Habiendo en estos días absorbido la ofensiva política y legal de Bolivia ante la Corte Internacional, y la rotunda defensa de nuestro país, los chilenos hemos tenido una idea del sabor de lo que vale el orden jurídico internacional. No constituyen reglas simplemente para ser olvidadas. La lectura del texto no puede variar con el tiempo en relación a algunas constantes, aunque con libertad de espíritu se pueden elucubrar algunas reformas al orden existente.
En compensación a una realidad de hierro en la política internacional, las de las múltiples soberanías políticas y la tentación por adorar el poder, se han desarrollado otras fuerzas que llevan a la cooperación: las vinculaciones económicas, los enfoques culturales compartidos, la conciencia del conflicto que nos extermina, etc. Una de estas fuerzas, muy antigua en la historia humana, ha sido el derecho internacional, lo que antes se llamaba "sociedad internacional". Se trata de un conjunto de normas, costumbres y obligaciones recíprocas, vinculantes, generalmente asumidas de manera voluntaria. Han sido un sustento de la civilización, tanto como la actividad política, el desarrollo económico y la transformación general de las cosas, un ancla en medio de la fluidez universal, punto de referencia que permite que los cambios existan y no se disuelvan en la nada. Esos acuerdos no pueden ser violados con impunidad, ya que las consecuencias al final alcanzan a todos.
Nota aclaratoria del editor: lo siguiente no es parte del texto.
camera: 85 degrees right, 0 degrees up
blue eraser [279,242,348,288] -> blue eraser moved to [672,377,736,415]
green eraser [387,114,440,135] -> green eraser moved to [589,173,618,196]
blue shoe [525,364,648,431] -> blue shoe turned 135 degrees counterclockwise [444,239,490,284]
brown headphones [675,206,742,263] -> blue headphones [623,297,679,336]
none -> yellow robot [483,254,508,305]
Por ello el texto -y la lectura literal de los acuerdos- posee un protagonismo único. La interpretación debe ser unívoca, y por ello se firmaron. Si hay dudas, los interesados deben retroceder a la mente e intenciones de los que redactaron el documento original. Es lo que hicieron los jueces al decidir por dónde discurría el canal Beagle para el Fallo de 1977. En las discusiones constitucionales en EE.UU. a veces se abusa de este llamado "textualismo", como el caso del derecho a portar armas. En relaciones internacionales debe permanecer incólume. De otra manera no habría un anclaje ni siquiera para la negociación más inocua y cotidiana. Si la letra escrita puede ser rápidamente obviada por una de las partes, en primer lugar ¿qué razón habría para firmarlos? Sería un auténtico retorno a la más pura "ley del más fuerte" (que ni al Tercer Reich le resultó), puesto que la convivencia quedaría sujeta a la correlación de fuerzas, ya sean sentimientos (nada de escuálida) o a aquella provista de ingentes recursos de poder duro.
Y segundo. Si el texto pudiera ser declarado obsoleto por el simple hecho de haber existido un intercambio de ideas o propuestas para modificar la situación establecida por aquel, sería un mensaje de que no se puede conversar acerca de nada en las relaciones internacionales. Nada al menos que signifique alguna innovación o pueda indicar nuevas direcciones ante lo que se percibe como una situación que podría mejorar o reformarse. Sería como eliminar de un plumazo la esencia de la diplomacia, en la cual las abstracciones, la sutileza y el manejo de incertidumbres se confunden con las vaguedades y así debe ser. Por lo menos en los primeros tanteos.
De ahí la importancia crucial del Tratado de 1904 y de la adhesión de Chile al Pacto de Bogotá en 1948: porque el texto daba seguridad de que decía lo que decía. Una corte pierde su sentido si desconoce este hecho básico, y la Corte Internacional de Justicia no está para socavar su propio cimiento. Una vez teniendo esto en claro, viene el momento de conversar y plantear hipótesis de modificaciones para el futuro, que hasta la firma de un acuerdo no pueden comprometer a nada.